Since the beginning of the ongoing coronavirus pandemic, there’s been a lot of media attention paid to the relationship between female leaders at the helm of various nations and the effectiveness of their handling of the COVID-19 crisis.
The actions of female leaders in Denmark, Finland, Germany, Iceland, New Zealand, Norway, Iceland, Finland, Germany, Taiwan and New Zealand are cited as supporting evidence that women are managing the crisis better than their male counterparts. Resilience, pragmatism, benevolence, trust in collective common sense, mutual aid and humility are mentioned as common features of the success of these women leaders.
It would be easy to conclude outright that women make better leaders than men. Our academic education and experience as certified corporate directors, however, tell us that would be an overly simplistic verdict, and it’s actually more complicated than that.
Equitable countries managing pandemic better.

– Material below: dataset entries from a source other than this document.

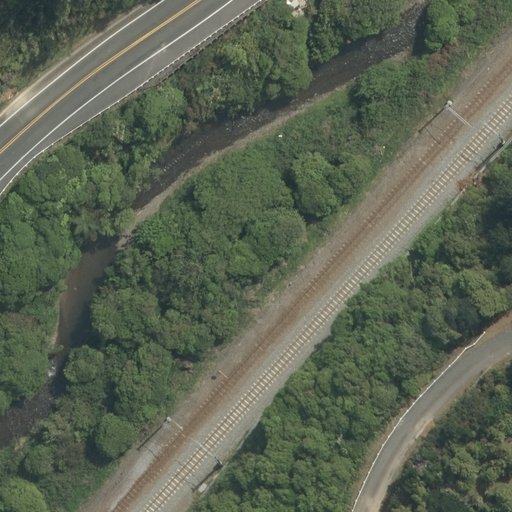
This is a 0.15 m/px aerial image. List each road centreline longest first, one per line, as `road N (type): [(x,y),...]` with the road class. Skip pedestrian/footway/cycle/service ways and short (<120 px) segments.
road 1 (secondary): [(0,156),(197,0)]
road 2 (residential): [(370,511),(432,391),(511,333)]
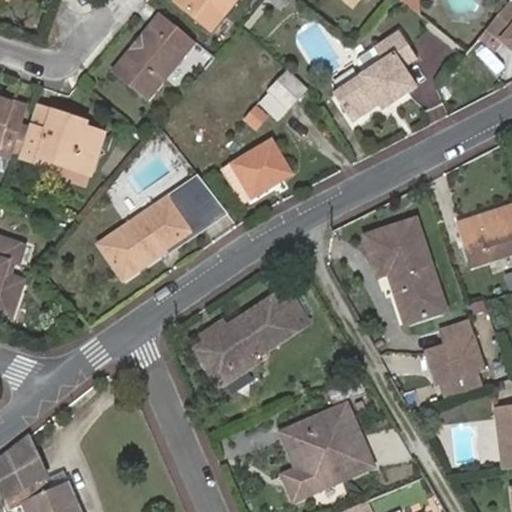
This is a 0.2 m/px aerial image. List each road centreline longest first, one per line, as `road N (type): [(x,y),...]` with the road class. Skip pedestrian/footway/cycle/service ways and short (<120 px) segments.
road 1 (residential): [(132,325),(300,216),(511,112)]
road 2 (residential): [(213,511),(132,325)]
road 3 (residential): [(0,46),(73,68),(132,0)]
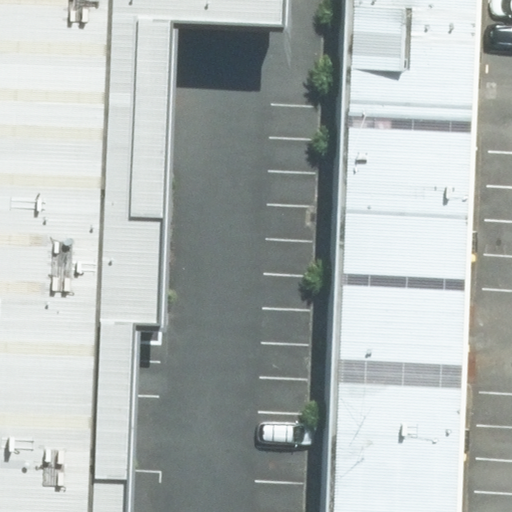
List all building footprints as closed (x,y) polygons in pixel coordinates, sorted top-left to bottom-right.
[(0,0),(0,511),(119,511),(148,45),(311,55),(314,0),(0,0)] [(480,0),(344,0),(342,88),(477,92),(480,0)] [(477,92),(342,88),(336,255),(471,260),(477,92)] [(471,260),(336,255),(330,423),(465,428),(471,260)] [(462,511),(465,428),(330,423),(326,511),(462,511)]
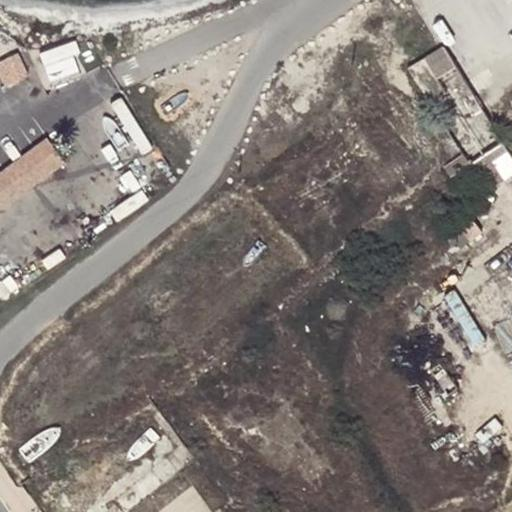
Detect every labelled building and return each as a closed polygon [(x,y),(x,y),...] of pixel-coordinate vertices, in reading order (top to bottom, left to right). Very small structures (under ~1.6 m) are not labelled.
[(46,49),(58,84),(93,71),(81,37),(46,49)] [(450,179),(459,174),(474,165),(505,147),(447,48),(410,70),(461,158),(444,168),(450,179)] [(46,141),(0,173),(0,217),(67,169),(46,141)] [(459,174),(461,178),(475,169),(474,165),(459,174)] [(475,169),(461,178),(462,179),(476,170),(475,169)]
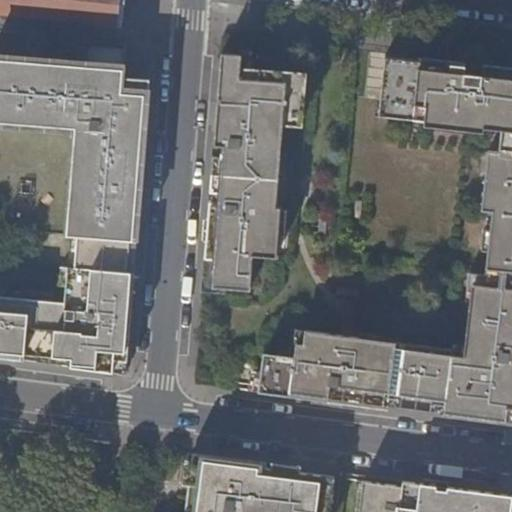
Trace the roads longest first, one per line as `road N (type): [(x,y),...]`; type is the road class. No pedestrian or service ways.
road 1 (residential): [(154,411),(193,0)]
road 2 (residential): [(511,459),(154,411)]
road 3 (residential): [(154,411),(0,392)]
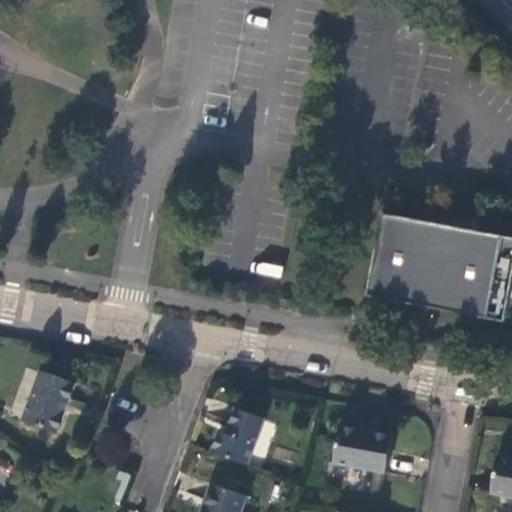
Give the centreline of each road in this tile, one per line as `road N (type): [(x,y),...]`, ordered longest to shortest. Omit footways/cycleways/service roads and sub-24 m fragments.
road 1 (residential): [(187,334),(465,384)]
road 2 (residential): [(0,302),(187,334)]
road 3 (residential): [(187,334),(176,399),(144,495)]
road 4 (residential): [(441,511),(465,384)]
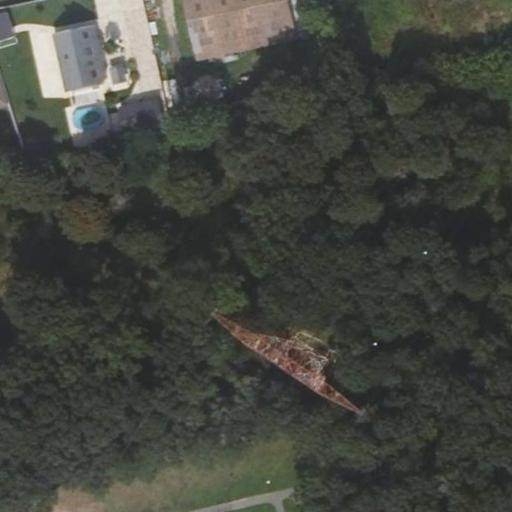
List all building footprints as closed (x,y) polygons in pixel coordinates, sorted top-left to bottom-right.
[(300,38),(292,0),(188,0),(200,60),(300,38)] [(315,35),(308,0),(292,0),(300,38),(315,35)] [(312,0),(308,0),(315,35),(320,34),(312,0)] [(0,13),(0,41),(18,35),(9,10),(0,13)] [(72,91),(107,83),(112,77),(107,60),(109,59),(104,39),(102,39),(98,25),(58,35),(72,91)] [(0,72),(0,107),(10,106),(4,72),(0,72)] [(128,133),(168,123),(161,96),(121,106),(128,133)] [(321,406),(310,401),(300,396),(295,406),(294,407),(317,419),(322,410),(324,408),(321,406)]
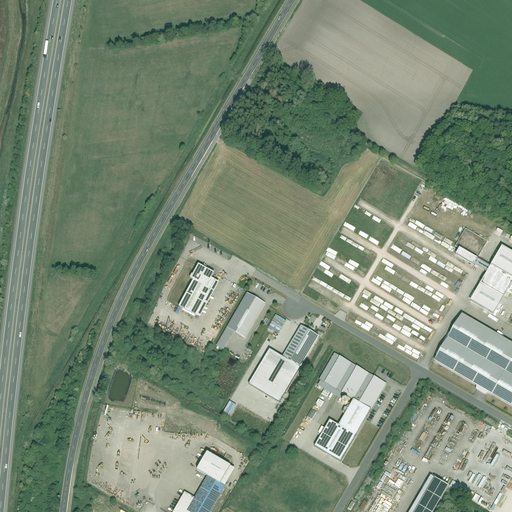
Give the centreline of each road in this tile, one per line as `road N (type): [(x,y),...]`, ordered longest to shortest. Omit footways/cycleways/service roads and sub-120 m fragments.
road 1 (tertiary): [(63,511),(77,426),(114,312),(291,0)]
road 2 (motorway): [(0,511),(68,0)]
road 3 (motorway): [(57,0),(0,402)]
road 4 (residential): [(416,371),(333,511)]
road 5 (residential): [(290,306),(313,308),(416,371)]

Let’s broaden our perspective. What if countries led by women are managing the pandemic more effectively not because they are women, but because the election of women is a reflection of societies where there is a greater presence of women in many positions of power, in all sectors?
Greater involvement of women results in a broader perspective on the crisis, and paves the way for the deployment of richer and more complete solutions than if they had been imagined by a homogeneous group.
Let’s see how this hypothesis holds up, based on the World Economic Forum’s annual study on gender parity among countries that are members of the Organisation for Economic Co-operation and Development (OECD).